The French Situation

Farmers spent weeks protesting across France with irate farmers recently blocking a major highway out of Paris. French Prime Minister Gabriel Attal announced a series of measures to ease financial and administrative pressure on farmers. The French government dropped plans to gradually reduce state subsidies and tax reductions on agricultural diesel to quell the unrest that had farmers spray manure over a public building and supermarket, dump hay bales in highways and empty the contents of trucks carrying fresh produce from neighboring countries. But angry farmers surrounding Paris still threatened to converge on the capital in their tractors because the new prime minister had not responded to all of their issues.

According to the prime minister, a plan to phase out state support on diesel would be scrapped, a planned trajectory of increasing tax on non-road diesel fuel would be stopped, red tape would be simplified and an appeal would be lodged with the European Union for a waiver on bloc-wide rules to force farmers to leave some of their land fallow. France would remain opposed to signing the Mercosur free-trade deal, which farmers say will flood the country with cheaper Latin American meat and produce. France is the European Union’s biggest agricultural producer.

EU Policies Drive the Discontent

The European Union has set measures to revamp its €55 billion Common Agricultural Policy (CAP) and make it more “ sustainable.” More than 70 percent of that money is spent on direct payments to farmers as a safety net. The revamp includes an obligation to devote at least 4 percent of arable land to non-productive features, as well as a requirement to carry out crop rotations and reduce fertilizer use by at least 20 percent. Farmers argue that these measures will make the European agricultural sector less competitive against imports. They are also worried that inflation has dramatically reduced the value of their direct payments, forcing farmers to do much more with less support.

Ukraine’s War has Made Matters Worse

Russia’s invasion of Ukraine in February 2022 all but blocked off trade routes in the Black Sea through which Ukrainian agricultural products were shipped. The EU temporarily lifted restrictions on imports from Ukraine – allowing its agricultural produce to flood European markets. Ukraine’s agricultural sector is huge: an average Ukrainian farm is about 1,000 hectares (2,471 acres); its European equivalents measure on average only 41 hectares (about 100 acres). Prices in neighboring countries such as Hungary, Poland and Romania suddenly dropped, and local farmers were left unable to sell their crops. By spring 2023, tractors were blocking the Polish roads that had been lined with volunteers welcoming Ukrainians refugees a year before.
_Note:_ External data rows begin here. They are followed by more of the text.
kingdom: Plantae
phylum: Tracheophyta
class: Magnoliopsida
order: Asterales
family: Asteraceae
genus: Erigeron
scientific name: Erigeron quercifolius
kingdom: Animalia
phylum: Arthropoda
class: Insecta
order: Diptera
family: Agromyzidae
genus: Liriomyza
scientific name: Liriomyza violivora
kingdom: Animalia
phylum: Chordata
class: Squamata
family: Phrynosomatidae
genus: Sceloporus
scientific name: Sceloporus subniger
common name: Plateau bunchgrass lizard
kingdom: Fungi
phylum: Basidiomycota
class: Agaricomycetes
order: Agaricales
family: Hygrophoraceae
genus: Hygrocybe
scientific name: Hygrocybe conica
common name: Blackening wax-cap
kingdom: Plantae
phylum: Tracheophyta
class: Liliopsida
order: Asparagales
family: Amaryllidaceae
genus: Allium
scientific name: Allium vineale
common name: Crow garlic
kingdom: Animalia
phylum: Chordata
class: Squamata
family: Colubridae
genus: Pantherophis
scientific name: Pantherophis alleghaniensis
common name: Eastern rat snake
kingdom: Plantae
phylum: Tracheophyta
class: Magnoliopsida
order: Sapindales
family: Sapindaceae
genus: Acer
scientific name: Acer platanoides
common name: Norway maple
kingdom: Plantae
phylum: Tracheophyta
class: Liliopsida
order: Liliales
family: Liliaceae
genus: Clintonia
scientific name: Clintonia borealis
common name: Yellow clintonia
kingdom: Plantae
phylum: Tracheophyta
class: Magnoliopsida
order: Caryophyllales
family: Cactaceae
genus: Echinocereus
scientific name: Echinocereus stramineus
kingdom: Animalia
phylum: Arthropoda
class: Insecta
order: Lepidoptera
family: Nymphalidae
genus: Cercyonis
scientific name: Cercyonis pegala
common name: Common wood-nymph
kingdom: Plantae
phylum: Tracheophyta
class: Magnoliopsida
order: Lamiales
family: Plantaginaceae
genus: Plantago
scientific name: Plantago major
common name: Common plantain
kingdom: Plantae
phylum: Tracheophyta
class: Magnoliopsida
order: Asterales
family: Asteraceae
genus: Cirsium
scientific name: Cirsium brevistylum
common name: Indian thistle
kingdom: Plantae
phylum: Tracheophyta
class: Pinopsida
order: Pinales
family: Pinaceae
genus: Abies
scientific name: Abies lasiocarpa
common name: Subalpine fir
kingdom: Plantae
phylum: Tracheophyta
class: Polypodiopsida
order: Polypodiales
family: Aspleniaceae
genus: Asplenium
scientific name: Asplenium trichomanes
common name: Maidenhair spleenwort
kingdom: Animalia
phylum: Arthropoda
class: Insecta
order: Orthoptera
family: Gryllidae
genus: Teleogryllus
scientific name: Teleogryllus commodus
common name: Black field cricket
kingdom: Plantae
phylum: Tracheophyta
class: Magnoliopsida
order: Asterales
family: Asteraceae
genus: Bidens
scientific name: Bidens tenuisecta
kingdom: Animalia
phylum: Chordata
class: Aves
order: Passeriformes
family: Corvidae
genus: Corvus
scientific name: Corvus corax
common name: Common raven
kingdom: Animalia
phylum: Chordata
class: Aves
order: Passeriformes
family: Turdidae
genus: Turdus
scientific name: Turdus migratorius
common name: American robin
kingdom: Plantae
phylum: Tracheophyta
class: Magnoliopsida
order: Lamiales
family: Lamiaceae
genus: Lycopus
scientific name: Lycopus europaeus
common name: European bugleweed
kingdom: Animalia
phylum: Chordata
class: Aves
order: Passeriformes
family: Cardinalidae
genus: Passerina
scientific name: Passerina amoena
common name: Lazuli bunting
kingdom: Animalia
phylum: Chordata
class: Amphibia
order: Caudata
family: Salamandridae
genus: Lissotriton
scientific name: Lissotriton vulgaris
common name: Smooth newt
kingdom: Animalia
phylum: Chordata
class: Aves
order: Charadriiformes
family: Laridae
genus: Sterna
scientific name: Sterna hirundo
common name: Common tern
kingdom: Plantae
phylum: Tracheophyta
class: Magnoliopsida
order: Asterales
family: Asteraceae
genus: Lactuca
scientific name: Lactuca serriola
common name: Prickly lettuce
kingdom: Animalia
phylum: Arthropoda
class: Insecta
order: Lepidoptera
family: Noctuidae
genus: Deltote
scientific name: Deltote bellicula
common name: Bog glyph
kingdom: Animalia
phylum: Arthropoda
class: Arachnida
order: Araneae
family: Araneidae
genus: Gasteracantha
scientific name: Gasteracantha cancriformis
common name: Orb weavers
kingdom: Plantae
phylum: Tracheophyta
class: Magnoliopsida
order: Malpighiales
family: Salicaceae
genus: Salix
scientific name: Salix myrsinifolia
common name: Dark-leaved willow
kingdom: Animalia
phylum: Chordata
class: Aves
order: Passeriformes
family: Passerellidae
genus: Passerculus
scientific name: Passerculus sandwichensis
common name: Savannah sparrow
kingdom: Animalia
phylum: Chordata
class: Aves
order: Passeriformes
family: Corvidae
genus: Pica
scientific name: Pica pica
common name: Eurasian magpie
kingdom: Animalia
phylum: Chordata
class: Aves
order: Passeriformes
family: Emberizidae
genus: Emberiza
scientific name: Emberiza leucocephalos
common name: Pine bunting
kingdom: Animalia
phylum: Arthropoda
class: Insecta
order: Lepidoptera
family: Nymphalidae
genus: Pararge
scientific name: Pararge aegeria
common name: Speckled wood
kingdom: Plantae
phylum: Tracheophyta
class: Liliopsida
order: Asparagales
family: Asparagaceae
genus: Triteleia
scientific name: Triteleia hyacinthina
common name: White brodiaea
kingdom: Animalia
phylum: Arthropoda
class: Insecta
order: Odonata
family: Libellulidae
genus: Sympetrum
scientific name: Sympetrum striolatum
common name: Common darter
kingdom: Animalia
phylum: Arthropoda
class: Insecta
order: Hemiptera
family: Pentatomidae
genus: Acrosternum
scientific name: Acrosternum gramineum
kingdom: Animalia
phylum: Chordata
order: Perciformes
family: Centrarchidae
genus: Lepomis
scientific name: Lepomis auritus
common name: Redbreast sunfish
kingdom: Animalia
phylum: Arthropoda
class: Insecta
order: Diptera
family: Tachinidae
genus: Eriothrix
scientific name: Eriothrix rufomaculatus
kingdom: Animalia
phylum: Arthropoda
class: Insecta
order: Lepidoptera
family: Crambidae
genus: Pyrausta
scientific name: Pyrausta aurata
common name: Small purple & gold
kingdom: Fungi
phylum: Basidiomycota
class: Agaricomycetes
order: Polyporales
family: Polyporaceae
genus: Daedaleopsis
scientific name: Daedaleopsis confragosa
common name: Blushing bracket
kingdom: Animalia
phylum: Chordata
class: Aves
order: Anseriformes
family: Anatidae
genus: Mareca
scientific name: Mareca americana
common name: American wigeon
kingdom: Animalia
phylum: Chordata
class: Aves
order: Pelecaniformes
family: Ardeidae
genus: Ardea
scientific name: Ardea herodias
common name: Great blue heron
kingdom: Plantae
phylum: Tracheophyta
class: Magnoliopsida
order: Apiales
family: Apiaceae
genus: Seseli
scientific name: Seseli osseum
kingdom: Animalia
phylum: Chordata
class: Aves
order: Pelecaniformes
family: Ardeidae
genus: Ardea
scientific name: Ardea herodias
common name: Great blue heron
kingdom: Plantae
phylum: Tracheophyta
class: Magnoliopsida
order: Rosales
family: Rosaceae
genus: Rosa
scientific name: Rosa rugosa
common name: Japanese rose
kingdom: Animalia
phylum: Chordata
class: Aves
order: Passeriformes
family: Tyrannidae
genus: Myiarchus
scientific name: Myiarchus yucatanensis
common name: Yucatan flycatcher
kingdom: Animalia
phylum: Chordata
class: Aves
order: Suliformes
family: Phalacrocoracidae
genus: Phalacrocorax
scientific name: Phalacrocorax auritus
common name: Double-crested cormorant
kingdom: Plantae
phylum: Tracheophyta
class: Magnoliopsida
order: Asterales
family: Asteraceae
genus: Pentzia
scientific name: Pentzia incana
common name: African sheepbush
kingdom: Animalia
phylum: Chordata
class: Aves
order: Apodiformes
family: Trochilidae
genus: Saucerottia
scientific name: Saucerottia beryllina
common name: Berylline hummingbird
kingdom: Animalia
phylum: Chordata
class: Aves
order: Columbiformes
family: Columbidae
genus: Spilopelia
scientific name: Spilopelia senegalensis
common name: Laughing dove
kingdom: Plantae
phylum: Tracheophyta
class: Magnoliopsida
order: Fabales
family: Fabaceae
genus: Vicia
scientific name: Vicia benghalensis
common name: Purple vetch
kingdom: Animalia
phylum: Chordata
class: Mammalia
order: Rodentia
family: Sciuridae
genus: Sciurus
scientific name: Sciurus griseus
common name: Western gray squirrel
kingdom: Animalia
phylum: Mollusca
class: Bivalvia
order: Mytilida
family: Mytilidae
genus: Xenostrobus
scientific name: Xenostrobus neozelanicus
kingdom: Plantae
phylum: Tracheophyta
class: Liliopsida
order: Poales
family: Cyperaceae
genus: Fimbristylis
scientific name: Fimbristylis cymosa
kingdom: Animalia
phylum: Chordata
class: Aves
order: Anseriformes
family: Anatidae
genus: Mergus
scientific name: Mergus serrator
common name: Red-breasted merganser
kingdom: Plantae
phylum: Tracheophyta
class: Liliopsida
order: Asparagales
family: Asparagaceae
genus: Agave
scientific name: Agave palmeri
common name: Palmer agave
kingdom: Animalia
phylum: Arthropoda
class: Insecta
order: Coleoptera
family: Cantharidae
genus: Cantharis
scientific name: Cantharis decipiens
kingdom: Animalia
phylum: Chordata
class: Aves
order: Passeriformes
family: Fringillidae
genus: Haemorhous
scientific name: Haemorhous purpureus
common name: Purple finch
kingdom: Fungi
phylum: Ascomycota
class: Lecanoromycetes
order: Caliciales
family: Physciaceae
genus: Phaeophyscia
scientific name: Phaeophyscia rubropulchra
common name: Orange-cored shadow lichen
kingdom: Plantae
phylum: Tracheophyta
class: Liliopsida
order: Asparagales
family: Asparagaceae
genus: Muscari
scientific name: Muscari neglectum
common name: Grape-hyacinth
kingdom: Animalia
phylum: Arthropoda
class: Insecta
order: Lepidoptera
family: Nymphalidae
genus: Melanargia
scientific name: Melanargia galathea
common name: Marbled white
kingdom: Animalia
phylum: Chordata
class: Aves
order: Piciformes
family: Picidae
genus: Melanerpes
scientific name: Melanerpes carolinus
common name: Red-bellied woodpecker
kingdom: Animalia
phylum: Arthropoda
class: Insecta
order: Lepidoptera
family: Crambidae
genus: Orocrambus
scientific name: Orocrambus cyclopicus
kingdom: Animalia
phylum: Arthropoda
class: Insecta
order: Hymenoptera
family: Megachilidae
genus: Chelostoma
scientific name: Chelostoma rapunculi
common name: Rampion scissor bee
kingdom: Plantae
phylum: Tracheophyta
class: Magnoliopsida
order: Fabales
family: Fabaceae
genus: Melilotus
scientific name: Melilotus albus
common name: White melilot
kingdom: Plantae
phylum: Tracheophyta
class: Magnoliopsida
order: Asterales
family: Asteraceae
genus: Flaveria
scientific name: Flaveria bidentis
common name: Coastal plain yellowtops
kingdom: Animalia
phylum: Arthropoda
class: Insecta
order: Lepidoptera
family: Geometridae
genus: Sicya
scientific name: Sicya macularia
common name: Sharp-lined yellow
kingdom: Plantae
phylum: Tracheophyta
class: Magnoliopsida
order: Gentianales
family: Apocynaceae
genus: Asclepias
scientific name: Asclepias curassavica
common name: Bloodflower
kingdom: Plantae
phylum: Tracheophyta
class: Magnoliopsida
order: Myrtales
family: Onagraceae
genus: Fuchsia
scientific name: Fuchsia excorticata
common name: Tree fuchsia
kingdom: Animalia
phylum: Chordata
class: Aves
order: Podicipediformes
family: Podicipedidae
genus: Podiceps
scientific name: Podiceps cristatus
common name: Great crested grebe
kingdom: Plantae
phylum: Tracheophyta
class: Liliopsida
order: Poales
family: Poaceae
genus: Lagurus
The EU imposed trade restrictions on Ukraine’s exports to its neighbors, but only for a limited period. When the ban expired, the governments in Budapest, Warsaw and Bratislava announced their own restrictions. Ukraine filed a lawsuit, relations soured and compassion for Ukraine took a backseat. Now, Eastern European countries are demanding the EU definitively revises its trade liberalization measures with Ukraine. In Poland, farmers kicked off a nationwide protest on January 24 against Ukrainian agricultural imports saying Ukrainian grain should go to the Asian or African markets, not to Europe. Similar sentiments are being echoed in Slovakia and Hungary. Poland’s Prime Minister Donald Tusk has promised to meet Ukrainian representatives in early March to come to a deal to regulate the transit and export of products.


The EU and countries in Europe are making concessions after their farmers protested against EU climate policies and issues relating to agricultural products from Ukraine. But for farmers across Europe who feel forgotten, betrayed or unable to feed their families, it is unlikely to be enough. Opposition parties are gaining in European elections this year as residents feel they have had enough of policies that hurt their livelihood and well-being.